Evidence points towards China surviving WWIII in a way in this time-line that it did not survive in the TOS time-line, because of inclusion.
 
Sci said:
I've said it before and I'll say it again: It would be incredibly racist for a franchise that purports to depict a positive future to link that positive future to the genocide of a racial group or collection of nations. It's not a positive future if Asia got nuked more than Europe or North America.

And as I’ve said before, such an outcome could be the culmination of a fascist regime taking over America, and they launched nukes at Asia in prejudice.

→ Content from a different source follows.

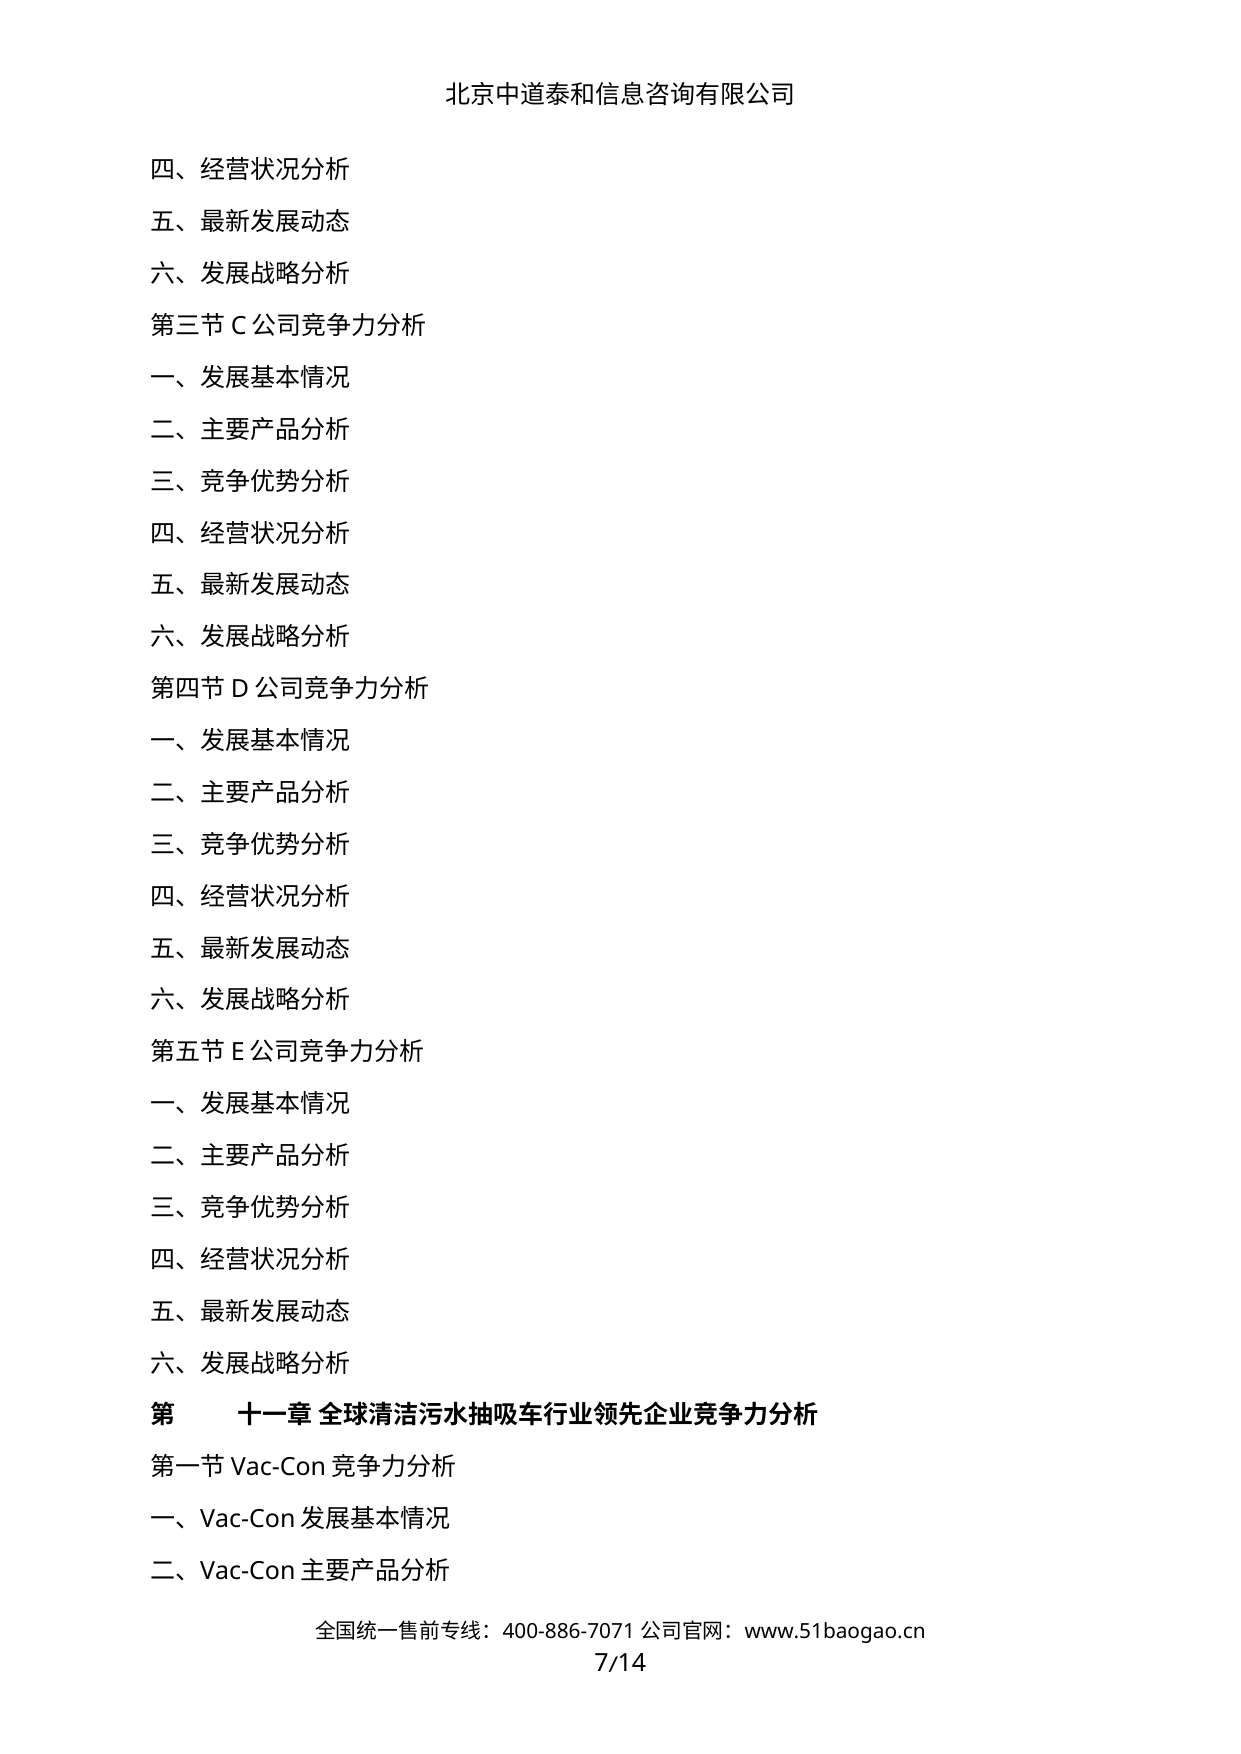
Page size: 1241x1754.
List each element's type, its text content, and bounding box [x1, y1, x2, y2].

I don't know if you're not listening to what I'm saying or having trouble understanding it, but I'm going to repeat this one more time:

The in-universe reason doesn't matter.

Doesn't. Matter. Period.

I don't care what plot devices you use to rationalize the lack of representation for Asian people in Star Trek. I don't even care if that plot device is supposed to be one we the audience find bad.

Rationalizing the disproportionately low representation for Asian in Star Trek would be an inherently racist creative decision on the part of the writers. Period.

As long as Star Trek is supposed to be an aspirational vision of the future, its creators have a moral obligation to feature all of the world's communities as having an equal share in that future.

Really, the lack of Asians in Star Trek can be explained away in SNW in a few lines.

Don't "explain" it. Just give Asian people proportional representation and accept that the old shows' castings reflected the racist biases of production staff at the time.